Camp NaNoWriMo kicked off a week ago and so far I have written 10,054 words out of my target of 50k words. I am still behind and will likely fall further behind during the week but that’s OK. I have 10k more words now than I started with.

NaNoWriMo is certainly not for everyone and I know a lot of people who are against the very concept. How can you produce a novel in a month? There are enough books out there already and we don’t need more NaNo-written novels cluttering the (virtual) shelves out there.

I think what’s important to remember is that NaNoWriMo never claimed you would have a publishable book in a month. It’s supposed to be getting that first draft out of you, which for some people, is one of the hardest things. NaNoWriMo is about forcing yourself to write freely, without care for grammar, voice, or any of those things. NaNoWriMo is about giving yourself permission to suck as you get that first draft out of you.

As Nora Roberts said, You can’t fix a blank page.

And that is what NaNoWriMo is about: turning your blank pages into pages filled with words. Once you’re done with that, then you can go back and fix it, in that little something called revisions. That is where you make your novel as close as possible to the perfect vision you had of it in your head.

So next time you find yourself frustrated with how horrible your writing is going, tell yourself: Don’t get it right, just get it written. (After all) you can’t fix a blank page.

Do you put up little reminders or quotes in your workspace? How do you quiet your inner editor as you go through your first draft?


Why Do You Write?

George Orwell3

Writing is not easy.
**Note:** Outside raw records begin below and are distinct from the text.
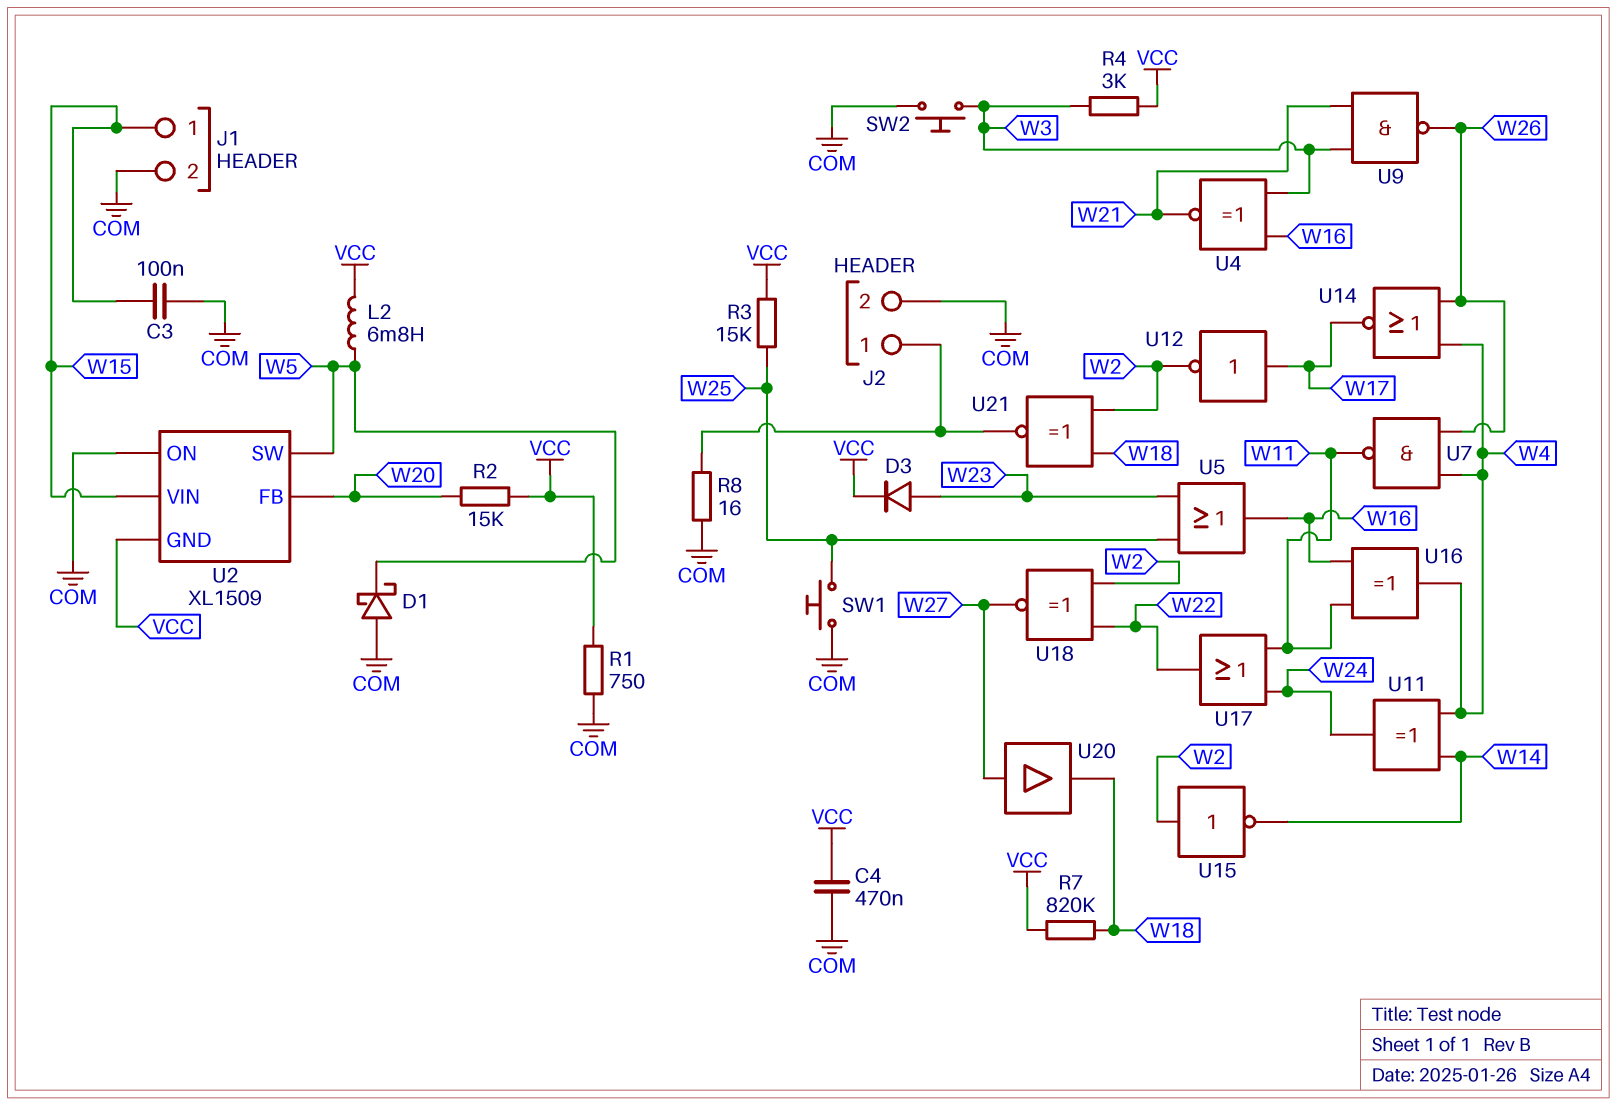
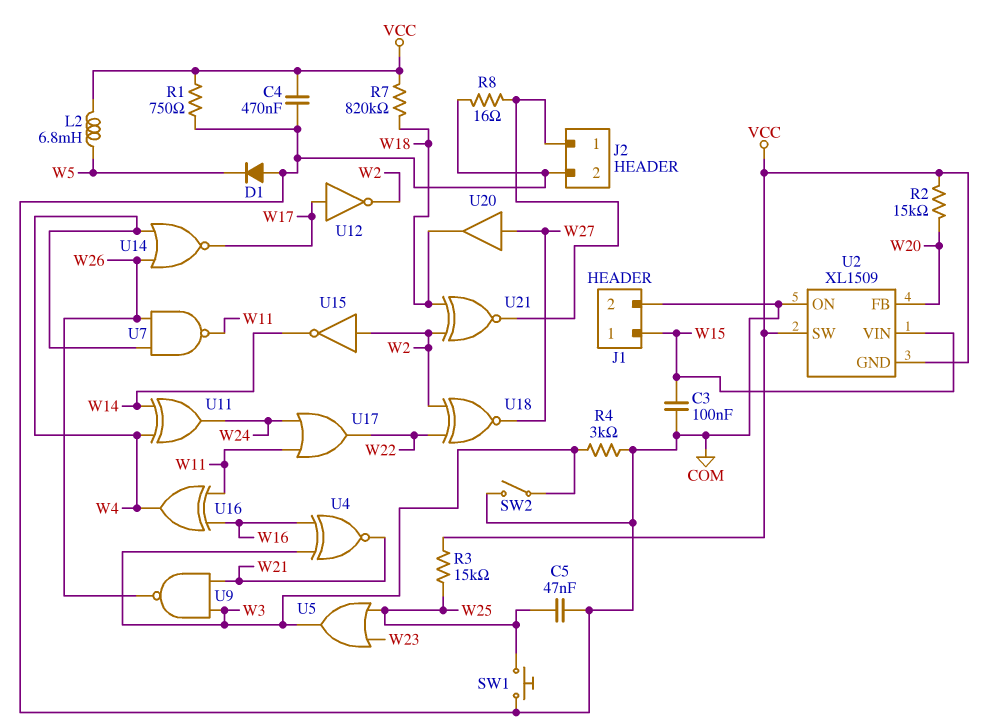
C5: none -> 47nF (COM, W25)
D1: schottky (A COM, K W5) -> diode (A COM, K W5)
D3: diode (A W23, K VCC) -> none
R4: 3k (VCC, W3) -> 3k (COM, W3)
SW2: button (COM, W3) -> switch (COM, W3)
U2 pin SW: W5 -> VCC
U5: OR (in W23, in W25, out W16) -> OR (in W23, in W25, out W3)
Sure, sometimes you will be in that zone when everything is flowing and you can’t seem to type fast enough. And then there are those times when you simply can’t string a decent sentence together. Why has your muse abandoned you? Everything was going so great.

Setbacks. They happen in life, they happen in writing. The building process of writing a novel is a slow, painful and oftentimes lonely one. For the most part you are on your own and no matter how difficult things get, you have to plod on, from start to finish, or it would never see the light of day. That’s the beauty–and the curse–of the art form. You are the architect, the engineer, and the builder–all in one, and just like any real job, you have to show up and do the work, regardless of how you feel.
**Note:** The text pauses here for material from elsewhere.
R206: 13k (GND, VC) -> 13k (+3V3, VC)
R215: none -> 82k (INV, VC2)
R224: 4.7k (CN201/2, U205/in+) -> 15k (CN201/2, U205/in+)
Not exactly what we want to hear but the sad reality is we’ll probably spend more time staring at a blank page, cursing and hating what we’ve written, rather than patting ourselves on the back for a prose well done. It’s an uphill climb and we constantly have to battle with ourselves, our insecurities, and perhaps even our demons, questioning all the while why we keep at it, when reason says there are better ways to spend our time on.

So why do we do it? Are we simply gluttons for punishment? Or is writing an intrinsic part of us that no matter all the hair-pulling and angst that goes with it, we just can’t seem to give it up? There are hundreds of reasons why we do it, and as many reasons not to. Perhaps at the end of the day, the reasons don’t really matter; when the undeniable truth is that we write simply because we have to.
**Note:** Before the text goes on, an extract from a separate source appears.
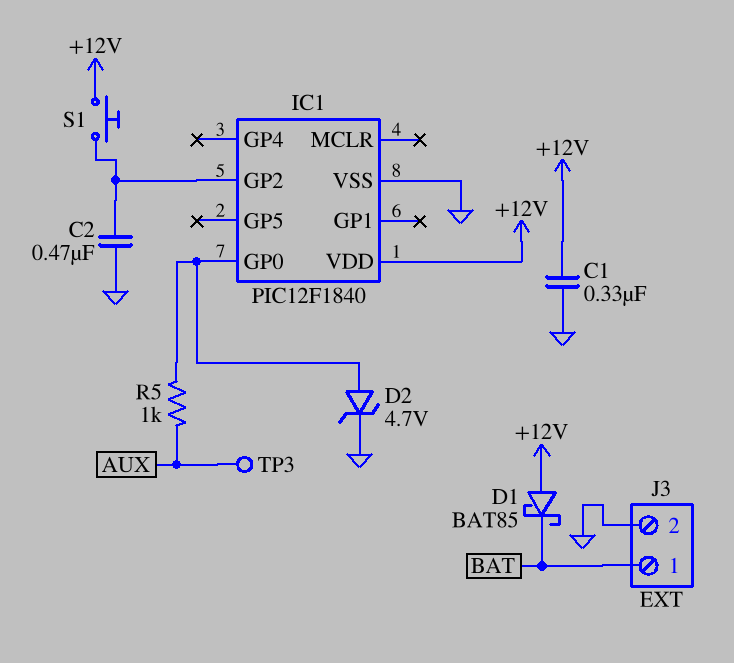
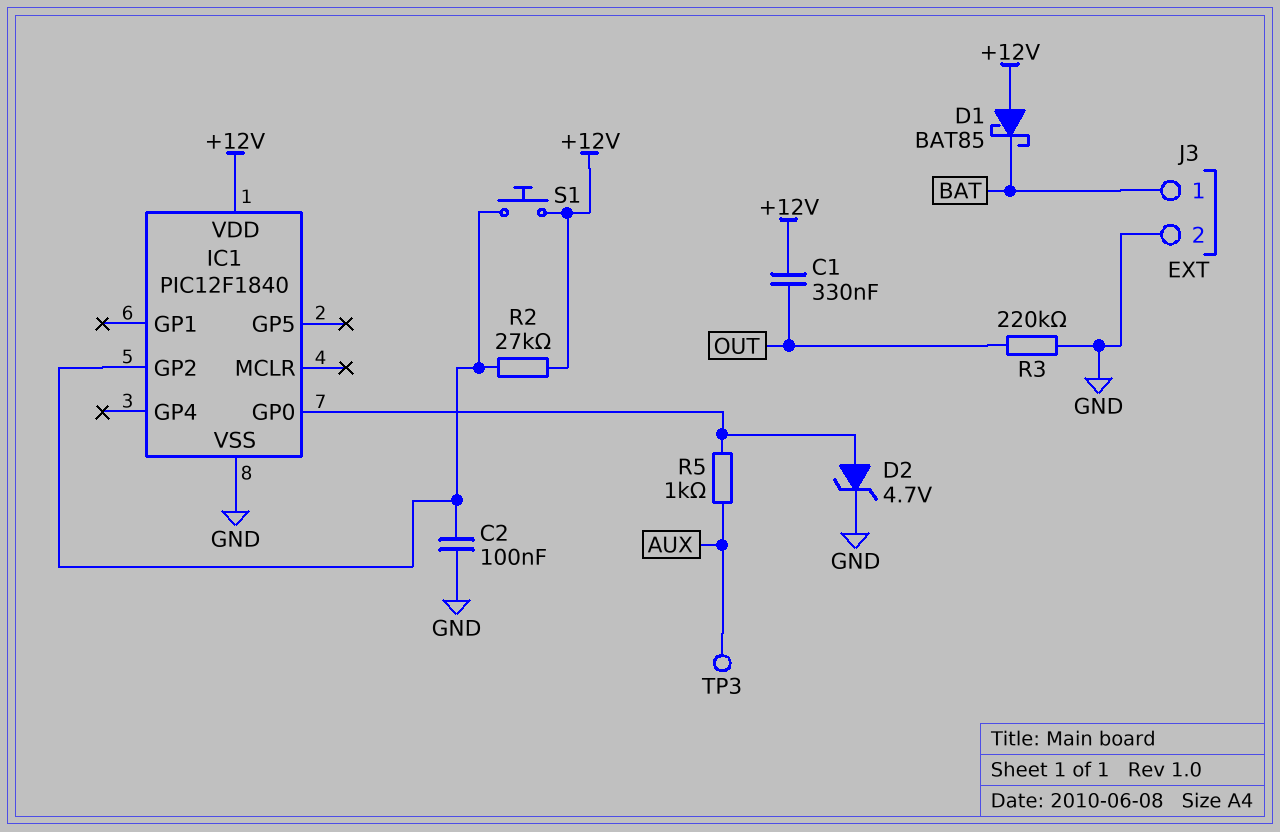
C1: 330nF (+12V, GND) -> 330nF (+12V, OUT)
C2: 470nF (GND, IC1/GP2) -> 100nF (GND, IC1/GP2)
R2: none -> 27k (+12V, IC1/GP2)
R3: none -> 220k (GND, OUT)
Don’t get it right, get it written. – James Thurber

I received that advice a few months ago from William Shawcross, author of Queen Elizabeth the Queen Mother: The Official Biography, whom I was fortunate enough to meet during a book fair. I wish I could say that it was a life-changing advice and it did wonders to my writing and productivity. Unfortunately, half a year later, I’m still struggling to meet my personal deadlines. Somewhere along the way, I’d forgotten why I wanted to do it in the first place and allowed fear to cripple me.

Writing can be such a wonderful and yet frustrating thing. Frustrating, mostly, when you realize that this wonderful thing you had in your head, is not quite as great as you thought it was. Some days, you simply wonder if it’s even worth it? Only you can answer that. But if you don’t at least try and make that vision a reality … then how would you know that it’s not worth it?